Your technique for measuring the working set sounds not too far off from what I do with MongoDB although I use a few more tools. The 'mongostat' utility shows how many page faults MongoDB gets; this is similar to your buffer miss rates. You can use Linux cgroups to limit MongoDB's page cache size. I also use mincore() and fincore() to see which places in the database files get paged in.

All in all, I have to change my opinion and admit that PostgreSQL does do many things better than MongoDB. However I think MongoDB doesn't do as bad as you think it does, and the automatic sharding feature in MongoDB is still something I really need.

rbranson · on June 23, 2011

You are correct that it's broken into extents, but as the extents become sparse over time without compaction, I/O gets scattered further and further around the disk.

The WAL is as much a durability features as it is about fast recovery, fast writes, and concurrency. MongoDB uses a journal collection for durability, which is quite a different thing, and actually requires doubled writes. The journal collection is just another MongoDB collection, instead of being an optimized log file structure.

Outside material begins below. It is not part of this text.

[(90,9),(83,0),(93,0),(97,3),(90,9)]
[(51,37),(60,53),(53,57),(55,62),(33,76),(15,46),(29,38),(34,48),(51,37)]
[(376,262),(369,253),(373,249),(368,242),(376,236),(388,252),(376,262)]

The OS I/O scheduler works fairly well, but it's a general purpose tool and must work well for all types of I/O. The WAL writes themselves are ALWAYS sequential, something in-place updates will never get. The OS still tries to flush writes within something like up to 5 seconds (the Linux deadline scheduler). The RDBMS WAL checkpoint process can gather hundreds of megabytes of data over many minutes or hours, sort it, and write to the table files in a single pass.

In PostgreSQL, you can tune the checkpoint process down to how much data to write before a checkpoint, how long to wait at maximum, and how much I/O capacity to consume while checkpointing.

The cgroups, mincore, and fincore techniques are very interesting, going to look into them.

The key to the PostgreSQL strategy is that segmenting the cache into in-process buffers and the OS disk cache. It's an early warning system once the hits start to cross that threshold.

I'd be interested in learning about any strategies that could be used to segment the OS disk cache into multiple pools, because I'd prefer to actually reduce the shared buffer pool as it's somewhat less efficient than just using the OS disk cache (duplicated caches). Perhaps some kind of automated process could monitor the hit rate and actively expand the cgroups as needed to try to meet a hit rate target, and give you some warning when a RAM % threshold was exceeded.

There is nothing evil or wrong about MongoDB itself, it's just a new product that needs more polish. Many years ago when I first started using PostgreSQL, it needed much polish. It takes years and years to fine tune these types of things and find out how the initial assumptions made work out in real life.